Dataset entries:
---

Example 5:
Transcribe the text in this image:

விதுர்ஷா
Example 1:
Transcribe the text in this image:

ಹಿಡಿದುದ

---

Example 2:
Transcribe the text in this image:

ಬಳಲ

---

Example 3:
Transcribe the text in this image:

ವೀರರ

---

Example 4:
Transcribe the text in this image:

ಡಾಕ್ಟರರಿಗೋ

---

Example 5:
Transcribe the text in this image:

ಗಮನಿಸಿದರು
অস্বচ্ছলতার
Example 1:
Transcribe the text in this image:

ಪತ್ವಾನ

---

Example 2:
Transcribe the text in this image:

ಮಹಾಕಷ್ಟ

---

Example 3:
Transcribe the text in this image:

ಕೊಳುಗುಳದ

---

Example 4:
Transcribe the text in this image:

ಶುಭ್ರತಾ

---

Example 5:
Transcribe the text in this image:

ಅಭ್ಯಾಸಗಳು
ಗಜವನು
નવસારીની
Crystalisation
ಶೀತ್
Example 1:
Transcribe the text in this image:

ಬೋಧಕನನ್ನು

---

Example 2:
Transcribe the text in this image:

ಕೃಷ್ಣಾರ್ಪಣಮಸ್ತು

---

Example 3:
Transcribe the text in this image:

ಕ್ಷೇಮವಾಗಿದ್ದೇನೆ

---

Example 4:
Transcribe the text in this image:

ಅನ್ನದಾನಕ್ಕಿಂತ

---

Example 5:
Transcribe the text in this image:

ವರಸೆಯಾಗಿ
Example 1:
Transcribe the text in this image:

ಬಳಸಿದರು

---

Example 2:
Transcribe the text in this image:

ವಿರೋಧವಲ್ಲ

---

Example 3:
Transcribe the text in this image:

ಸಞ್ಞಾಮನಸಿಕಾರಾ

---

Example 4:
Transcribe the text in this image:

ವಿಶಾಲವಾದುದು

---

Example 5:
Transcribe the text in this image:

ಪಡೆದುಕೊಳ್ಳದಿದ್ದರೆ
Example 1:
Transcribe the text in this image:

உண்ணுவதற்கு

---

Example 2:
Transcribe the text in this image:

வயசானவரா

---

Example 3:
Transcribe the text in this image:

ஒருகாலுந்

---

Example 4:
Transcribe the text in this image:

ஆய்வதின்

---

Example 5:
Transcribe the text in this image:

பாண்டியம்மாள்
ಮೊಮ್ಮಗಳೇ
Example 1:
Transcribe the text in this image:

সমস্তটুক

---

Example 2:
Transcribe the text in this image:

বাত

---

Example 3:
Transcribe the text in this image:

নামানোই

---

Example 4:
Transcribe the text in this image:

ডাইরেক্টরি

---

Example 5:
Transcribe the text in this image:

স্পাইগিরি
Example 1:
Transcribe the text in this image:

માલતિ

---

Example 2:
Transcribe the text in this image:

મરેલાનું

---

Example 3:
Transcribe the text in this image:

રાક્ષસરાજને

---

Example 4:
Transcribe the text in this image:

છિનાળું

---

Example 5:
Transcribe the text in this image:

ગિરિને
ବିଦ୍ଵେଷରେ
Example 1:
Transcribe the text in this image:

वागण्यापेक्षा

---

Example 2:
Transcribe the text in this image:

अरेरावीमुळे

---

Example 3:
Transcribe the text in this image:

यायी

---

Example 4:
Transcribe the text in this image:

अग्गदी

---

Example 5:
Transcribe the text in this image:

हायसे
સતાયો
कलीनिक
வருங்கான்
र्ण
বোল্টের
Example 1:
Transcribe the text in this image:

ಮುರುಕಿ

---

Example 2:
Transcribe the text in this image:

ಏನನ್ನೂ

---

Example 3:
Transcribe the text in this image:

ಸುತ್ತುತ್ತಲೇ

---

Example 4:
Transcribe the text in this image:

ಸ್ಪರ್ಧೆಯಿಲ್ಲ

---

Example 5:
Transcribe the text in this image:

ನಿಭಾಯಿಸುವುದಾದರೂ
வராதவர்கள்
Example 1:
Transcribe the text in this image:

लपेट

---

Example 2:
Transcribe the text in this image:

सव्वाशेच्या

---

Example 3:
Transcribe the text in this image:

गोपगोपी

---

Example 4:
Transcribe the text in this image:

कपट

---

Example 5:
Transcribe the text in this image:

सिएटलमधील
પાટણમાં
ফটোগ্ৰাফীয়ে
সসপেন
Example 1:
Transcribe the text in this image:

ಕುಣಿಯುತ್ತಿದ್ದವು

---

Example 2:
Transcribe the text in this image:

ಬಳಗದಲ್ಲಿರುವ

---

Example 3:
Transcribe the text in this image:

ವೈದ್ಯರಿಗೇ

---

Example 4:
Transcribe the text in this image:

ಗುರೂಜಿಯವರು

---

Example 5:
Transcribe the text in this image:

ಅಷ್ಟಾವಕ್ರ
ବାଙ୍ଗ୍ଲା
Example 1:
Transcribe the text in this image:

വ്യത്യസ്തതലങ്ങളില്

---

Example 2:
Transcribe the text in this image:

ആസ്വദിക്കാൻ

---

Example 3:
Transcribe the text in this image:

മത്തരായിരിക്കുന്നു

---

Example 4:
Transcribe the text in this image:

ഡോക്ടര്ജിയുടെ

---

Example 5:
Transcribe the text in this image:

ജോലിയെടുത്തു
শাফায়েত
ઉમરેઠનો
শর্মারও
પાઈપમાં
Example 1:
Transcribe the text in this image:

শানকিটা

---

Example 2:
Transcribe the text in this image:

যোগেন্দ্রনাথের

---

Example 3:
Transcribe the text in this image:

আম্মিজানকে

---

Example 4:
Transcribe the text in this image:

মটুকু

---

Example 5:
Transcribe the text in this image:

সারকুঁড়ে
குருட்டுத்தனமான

- **WHAT THE TASK REQUIRES**
Top to bottom, set down the entries above word for word.

- **WRITTEN ANSWER**
---

Example 5:
Transcribe the text in this image:

விதுர்ஷா
Example 1:
Transcribe the text in this image:

ಹಿಡಿದುದ

---

Example 2:
Transcribe the text in this image:

ಬಳಲ

---

Example 3:
Transcribe the text in this image:

ವೀರರ

---

Example 4:
Transcribe the text in this image:

ಡಾಕ್ಟರರಿಗೋ

---

Example 5:
Transcribe the text in this image:

ಗಮನಿಸಿದರು
অস্বচ্ছলতার
Example 1:
Transcribe the text in this image:

ಪತ್ವಾನ

---

Example 2:
Transcribe the text in this image:

ಮಹಾಕಷ್ಟ

---

Example 3:
Transcribe the text in this image:

ಕೊಳುಗುಳದ

---

Example 4:
Transcribe the text in this image:

ಶುಭ್ರತಾ

---

Example 5:
Transcribe the text in this image:

ಅಭ್ಯಾಸಗಳು
ಗಜವನು
નવસારીની
Crystalisation
ಶೀತ್
Example 1:
Transcribe the text in this image:

ಬೋಧಕನನ್ನು

---

Example 2:
Transcribe the text in this image:

ಕೃಷ್ಣಾರ್ಪಣಮಸ್ತು

---

Example 3:
Transcribe the text in this image:

ಕ್ಷೇಮವಾಗಿದ್ದೇನೆ

---

Example 4:
Transcribe the text in this image:

ಅನ್ನದಾನಕ್ಕಿಂತ

---

Example 5:
Transcribe the text in this image:

ವರಸೆಯಾಗಿ
Example 1:
Transcribe the text in this image:

ಬಳಸಿದರು

---

Example 2:
Transcribe the text in this image:

ವಿರೋಧವಲ್ಲ

---

Example 3:
Transcribe the text in this image:

ಸಞ್ಞಾಮನಸಿಕಾರಾ

---

Example 4:
Transcribe the text in this image:

ವಿಶಾಲವಾದುದು

---

Example 5:
Transcribe the text in this image:

ಪಡೆದುಕೊಳ್ಳದಿದ್ದರೆ
Example 1:
Transcribe the text in this image:

உண்ணுவதற்கு

---

Example 2:
Transcribe the text in this image:

வயசானவரா

---

Example 3:
Transcribe the text in this image:

ஒருகாலுந்

---

Example 4:
Transcribe the text in this image:

ஆய்வதின்

---

Example 5:
Transcribe the text in this image:

பாண்டியம்மாள்
ಮೊಮ್ಮಗಳೇ
Example 1:
Transcribe the text in this image:

সমস্তটুক

---

Example 2:
Transcribe the text in this image:

বাত

---

Example 3:
Transcribe the text in this image:

নামানোই

---

Example 4:
Transcribe the text in this image:

ডাইরেক্টরি

---

Example 5:
Transcribe the text in this image:

স্পাইগিরি
Example 1:
Transcribe the text in this image:

માલતિ

---

Example 2:
Transcribe the text in this image:

મરેલાનું

---

Example 3:
Transcribe the text in this image:

રાક્ષસરાજને

---

Example 4:
Transcribe the text in this image:

છિનાળું

---

Example 5:
Transcribe the text in this image:

ગિરિને
ବିଦ୍ଵେଷରେ
Example 1:
Transcribe the text in this image:

वागण्यापेक्षा

---

Example 2:
Transcribe the text in this image:

अरेरावीमुळे

---

Example 3:
Transcribe the text in this image:

यायी

---

Example 4:
Transcribe the text in this image:

अग्गदी

---

Example 5:
Transcribe the text in this image:

हायसे
સતાયો
कलीनिक
வருங்கான்
र्ण
বোল্টের
Example 1:
Transcribe the text in this image:

ಮುರುಕಿ

---

Example 2:
Transcribe the text in this image:

ಏನನ್ನೂ

---

Example 3:
Transcribe the text in this image:

ಸುತ್ತುತ್ತಲೇ

---

Example 4:
Transcribe the text in this image:

ಸ್ಪರ್ಧೆಯಿಲ್ಲ

---

Example 5:
Transcribe the text in this image:

ನಿಭಾಯಿಸುವುದಾದರೂ
வராதவர்கள்
Example 1:
Transcribe the text in this image:

लपेट

---

Example 2:
Transcribe the text in this image:

सव्वाशेच्या

---

Example 3:
Transcribe the text in this image:

गोपगोपी

---

Example 4:
Transcribe the text in this image:

कपट

---

Example 5:
Transcribe the text in this image:

सिएटलमधील
પાટણમાં
ফটোগ্ৰাফীয়ে
সসপেন
Example 1:
Transcribe the text in this image:

ಕುಣಿಯುತ್ತಿದ್ದವು

---

Example 2:
Transcribe the text in this image:

ಬಳಗದಲ್ಲಿರುವ

---

Example 3:
Transcribe the text in this image:

ವೈದ್ಯರಿಗೇ

---

Example 4:
Transcribe the text in this image:

ಗುರೂಜಿಯವರು

---

Example 5:
Transcribe the text in this image:

ಅಷ್ಟಾವಕ್ರ
ବାଙ୍ଗ୍ଲା
Example 1:
Transcribe the text in this image:

വ്യത്യസ്തതലങ്ങളില്

---

Example 2:
Transcribe the text in this image:

ആസ്വദിക്കാൻ

---

Example 3:
Transcribe the text in this image:

മത്തരായിരിക്കുന്നു

---

Example 4:
Transcribe the text in this image:

ഡോക്ടര്ജിയുടെ

---

Example 5:
Transcribe the text in this image:

ജോലിയെടുത്തു
শাফায়েত
ઉમરેઠનો
শর্মারও
પાઈપમાં
Example 1:
Transcribe the text in this image:

শানকিটা

---

Example 2:
Transcribe the text in this image:

যোগেন্দ্রনাথের

---

Example 3:
Transcribe the text in this image:

আম্মিজানকে

---

Example 4:
Transcribe the text in this image:

মটুকু

---

Example 5:
Transcribe the text in this image:

সারকুঁড়ে
குருட்டுத்தனமான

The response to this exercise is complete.